The Agency for Healthcare Research and Quality (AHRQ) recently released a report “Interventions for Feeding and Nutrition in Cerebral Palsy” documenting findings of a research review on feeding and nutrition interventions in adolescents with cerebral palsy (CP). From the initially identified 1,055 titles and abstracts, 553 full texts were reviewed for the study, as the remainder did not meet the study criteria. The studies reviewed included both surgical and nonsurgical interventions. Surgical interventions included: gastrostomy tube (g-tube), percutaneous endoscopic gastrostomy (PEG), jejunostomy, and fundoplication. Nonsurgical interventions included appropriate mealtime positioning, oral appliances, oral stimulations, sensorimotor facilitation, and caregiver training. Additionally, it included the use of food thickeners, calorie supplementation with formulas, vitamin supplementation and modified food consistency.

It is estimated that more than 100,000 children in the United States are affected by cerebral palsy. “Cerebral palsy (CP) is the term used for a group of non-progressive disorders of movement and posture caused by abnormal development of, or damage to, motor control centers of the brain. CP is caused by events before, during, or after birth. The abnormalities of muscle control that define CP are often accompanied by other neurological and physical abnormalities.” (http://medical-dictionary.thefreedictionary.com/cerebral+palsy.) It is likely that those severely affected by CP will experience feeding and swallowing problems.

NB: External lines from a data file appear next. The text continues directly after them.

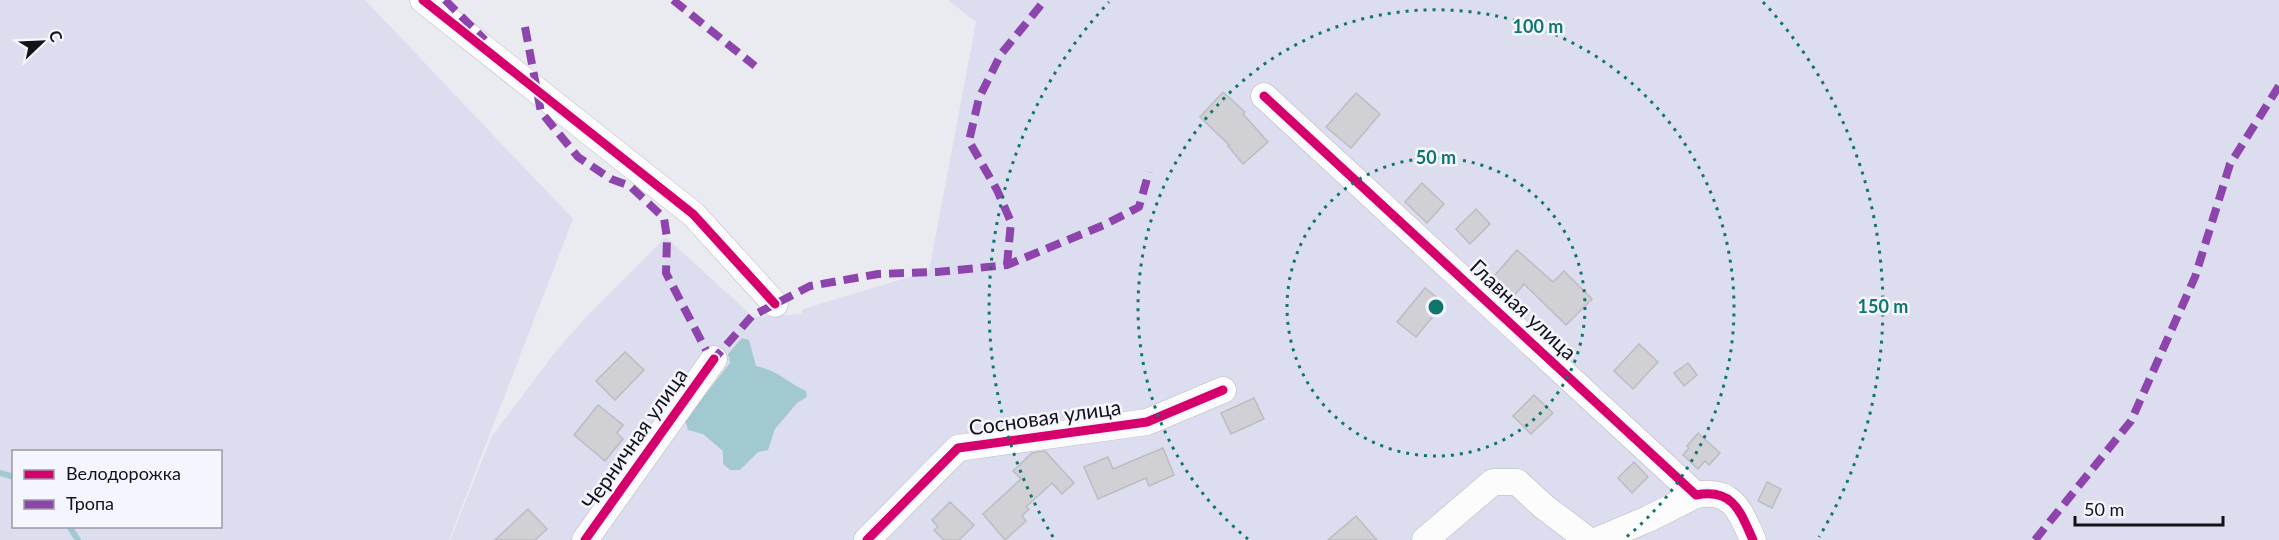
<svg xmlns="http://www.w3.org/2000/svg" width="2279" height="540" font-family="Lato,sans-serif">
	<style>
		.green { fill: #dcdef0; fill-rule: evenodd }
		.water { fill: #a3c9d0 }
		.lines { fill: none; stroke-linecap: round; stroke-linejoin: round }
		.stream { stroke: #a3c9d0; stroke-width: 6 }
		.building { fill: #d1d1d5; stroke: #bcbcc1; stroke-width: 1.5 }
		.minor-casing { stroke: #b8b9bd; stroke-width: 27 }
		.minor { stroke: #fcfcfd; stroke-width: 26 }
		.quiet { stroke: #8e44ad; stroke-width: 8; stroke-dasharray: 15 8; stroke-linecap: butt }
		.cycleway-casing { stroke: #f5f5ff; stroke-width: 13 }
		.cycleway { stroke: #d6006c; stroke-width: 9 }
		.ring { fill: none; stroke: #0f766e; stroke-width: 3; stroke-dasharray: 3 6 }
		.labels { text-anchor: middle; stroke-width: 5; stroke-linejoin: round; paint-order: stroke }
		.street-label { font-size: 21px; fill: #131317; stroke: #f5f5ff }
		.centre { fill: #0f766e; stroke: #f5f5ff; stroke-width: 3 }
		.ring-label { font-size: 18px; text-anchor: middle; font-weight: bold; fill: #0f766e; stroke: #f5f5ff; stroke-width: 5; stroke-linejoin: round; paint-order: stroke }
	</style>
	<rect width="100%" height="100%" fill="#eaebf1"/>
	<g class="green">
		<path d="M 0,0 L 365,0 L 573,219 L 449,540 L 0,540 ZM 14,452 L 220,452 L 220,526 L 14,526 Z"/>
		<path d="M 948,0 L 2279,0 L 2279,540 L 450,540 L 492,436 L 556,351 L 586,317 L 666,237 L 753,317 L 801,314 L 803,309 L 929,271 L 976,22 Z"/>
	</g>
	<path class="water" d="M 742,338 L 749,340 L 756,366 C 781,372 786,382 806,391 L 807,397 L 797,403 L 775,429 L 768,450 L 758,452 L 740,470 L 730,470 L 723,464 L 723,451 L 703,434 L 688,430 L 685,420 L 730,363 L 728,354 Z"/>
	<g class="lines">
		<g class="stream">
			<path d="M 0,473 L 14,477"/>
			<path d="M 69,526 L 78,540"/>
		</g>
	</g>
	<g class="building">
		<path d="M 1223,92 L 1245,112 L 1243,114 L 1268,142 L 1243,164 L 1228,146 L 1229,145 L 1200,117 Z"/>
		<path d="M 1356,93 L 1380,114 L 1351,148 L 1326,127 Z"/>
		<path d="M 1422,183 L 1444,204 L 1427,223 L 1405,202 Z"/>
		<path d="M 1476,209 L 1490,224 L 1470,244 L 1456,229 Z"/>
		<path d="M 1517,250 L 1553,282 L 1564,271 L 1592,299 L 1566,325 L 1524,284 L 1509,302 L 1488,283 Z"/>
		<path d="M 1425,288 L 1444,303 L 1416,337 L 1397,322 Z"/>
		<path d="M 1639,344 L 1658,362 L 1633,389 L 1614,371 Z"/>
		<path d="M 625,352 L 644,370 L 615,400 L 596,381 Z"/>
		<path d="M 1688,363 L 1697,375 L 1684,386 L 1674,373 Z"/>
		<path d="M 1534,395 L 1553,413 L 1531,434 L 1513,416 Z"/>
		<path d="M 1254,398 L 1264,419 L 1231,434 L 1221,413 Z"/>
		<path d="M 598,405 L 623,425 L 617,433 L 623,439 L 605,461 L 574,435 Z"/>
		<path d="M 1698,433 L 1720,453 L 1709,465 L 1705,461 L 1698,469 L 1683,455 L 1689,448 L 1687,446 Z"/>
		<path d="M 1163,448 L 1174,475 L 1149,486 L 1146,478 L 1098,499 L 1084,467 L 1108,457 L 1113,469 Z"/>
		<path d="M 1045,451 L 1074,483 L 1062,494 L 1052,483 L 1026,507 L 1029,509 L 1022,516 L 1026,521 L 1005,540 L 983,514 L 1021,479 L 1013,471 L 1032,453 Z"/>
		<path d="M 1634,462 L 1648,477 L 1632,493 L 1618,478 Z"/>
		<path d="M 1767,482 L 1781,489 L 1772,508 L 1758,501 Z"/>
		<path d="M 950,502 L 974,525 L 959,540 L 944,540 L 934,530 L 938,527 L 932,520 Z"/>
		<path d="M 528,509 L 547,529 L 535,540 L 495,540 Z"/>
		<path d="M 1356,516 L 1377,540 L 1328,540 Z"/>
	</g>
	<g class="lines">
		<g class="minor-casing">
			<g id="minor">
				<path d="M 423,0 L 693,214 L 775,304"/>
				<path d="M 1264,96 L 1696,495 C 1733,488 1740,511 1753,540"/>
				<path d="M 585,540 L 714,359"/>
				<path d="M 867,540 L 958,448 L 1147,422 L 1223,390"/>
				<path d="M 1425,540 L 1493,482 L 1517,482 L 1543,506 L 1588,540"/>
				<path d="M 1598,540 L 1648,519 L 1696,495"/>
			</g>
		</g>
		<use href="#minor" class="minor"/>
		<g class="quiet">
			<path d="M 445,0 L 485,40"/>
			<path d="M 673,0 L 755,66"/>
			<path d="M 525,27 L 541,112 L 578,157 L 611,179 L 630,186 L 664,218 L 667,238 L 666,273 L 706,350"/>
			<path d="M 1007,265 L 1011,222 L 997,190 L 969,141 L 979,98 L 1001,54 L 1045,0"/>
			<path d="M 711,356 L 714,359 L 752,316 L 810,286 L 878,274 L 937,272 L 1007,265 L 1104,225 L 1139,207 L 1149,172"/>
			<path d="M 2035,540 L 2131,421 L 2195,277 L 2230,164 L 2279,86"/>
		</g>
		<g class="cycleway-casing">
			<g id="cycleway">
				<path d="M 423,0 L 693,214 L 775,304"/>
				<path d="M 1264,96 L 1696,495 C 1733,488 1740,511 1753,540"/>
				<path d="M 585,540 L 714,359"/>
				<path d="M 867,540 L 958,448 L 1147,422 L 1223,390"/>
			</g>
		</g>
		<use href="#cycleway" class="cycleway"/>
	</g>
	<g class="ring">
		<circle cx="1436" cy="307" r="149"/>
		<path d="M1248 539A298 298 0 1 1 1624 539"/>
		<path d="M1053 537A447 447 0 0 1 1109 2M1763 2A447 447 0 0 1 1819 537"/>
	</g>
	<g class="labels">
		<g class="street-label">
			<text transform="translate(1523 310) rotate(43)" y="7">Главная улица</text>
			<text transform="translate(1045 418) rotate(-8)" y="7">Сосновая улица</text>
			<text transform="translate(635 439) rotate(-55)" y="7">Черничная улица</text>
		</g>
	</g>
	<circle cx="1436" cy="307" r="9" class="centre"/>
	<g class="ring-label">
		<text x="1538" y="33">100 m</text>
		<text x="1436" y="164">50 m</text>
		<text x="1883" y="313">150 m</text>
	</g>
	<rect x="12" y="450" width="210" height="78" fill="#f5f5ff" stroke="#9b9ba2" stroke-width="1.5"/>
	<rect x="24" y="470" width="30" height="9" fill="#d6006c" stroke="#9b9ba2" stroke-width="1.5"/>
	<text x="66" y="480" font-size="18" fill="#131317">Велодорожка</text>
	<rect x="24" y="500" width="30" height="9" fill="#8e44ad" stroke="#9b9ba2" stroke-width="1.5"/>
	<text x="66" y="510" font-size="18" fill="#131317">Тропа</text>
	<g transform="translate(42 42) rotate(67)" stroke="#f5f5ff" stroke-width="4.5" paint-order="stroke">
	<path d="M0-4.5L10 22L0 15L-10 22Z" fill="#131317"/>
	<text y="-9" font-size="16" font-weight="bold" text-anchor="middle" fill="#131317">С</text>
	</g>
	<path d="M2075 516v9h148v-9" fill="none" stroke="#131317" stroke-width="3"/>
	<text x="2084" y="516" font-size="18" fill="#131317" stroke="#f5f5ff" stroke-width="4.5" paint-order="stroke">50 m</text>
</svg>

These may lead to poor nutritional status, failure to grow at a typical rate, aspiration, etc.

The reviews reported in this study looked at the effectiveness of the available interventions for feeding and nutrition problems that have been studied in people with CP. All of the studies evaluating surgical interventions showed a significant weight gain once tube feeding began, however, they did not consistently report harms that occurred in relation to the surgery. Additionally, reports documenting nonsurgical interventions did not provide sufficient evidence of the impact of the treatment.

The report provides a significant amount of information about studies relating to interventions for feeding and nutrition problems in CP. Despite the study being unable to draw conclusions about treatments due to the strength of the evidence reported being only moderate in strength, the report nevertheless provides insight into methods of treatment and their strengths and weaknesses.

The full report is available for download in Adobe format at: Effective Health Care Program, Comparative Effectiveness Review Number 94.

Did You Know? Did you know that hiccups are involuntary contractions of the diaphragm? Each contraction is followed by a rapid closure of the vocal cords which causes the “hic” sound that is characteristic of hiccups. Hiccups only occur in mammals and are far more common in infants and children, than in adults. Typically they are resolved in a matter of minutes without intervention. However, in rare cases they can continue for extended periods. The Guinness Book of World Records cites 68 years as the longest continuous recorded attack of hiccups (an estimated 430 million hiccups). Hiccups occur prior to birth. Over time various theories about why we hiccup have been offered, the most recent explanation associates hiccups with the development of reflexes that coordinate the suck, swallow, breathe, mechanism utilized by infants to suckle and drink milk. It is thought that it is a mechanism to clear air from the stomach by creating suction in the chest, thus pulling the air bubble up from the stomach and out of the mouth. Basically, it is “self-burping”.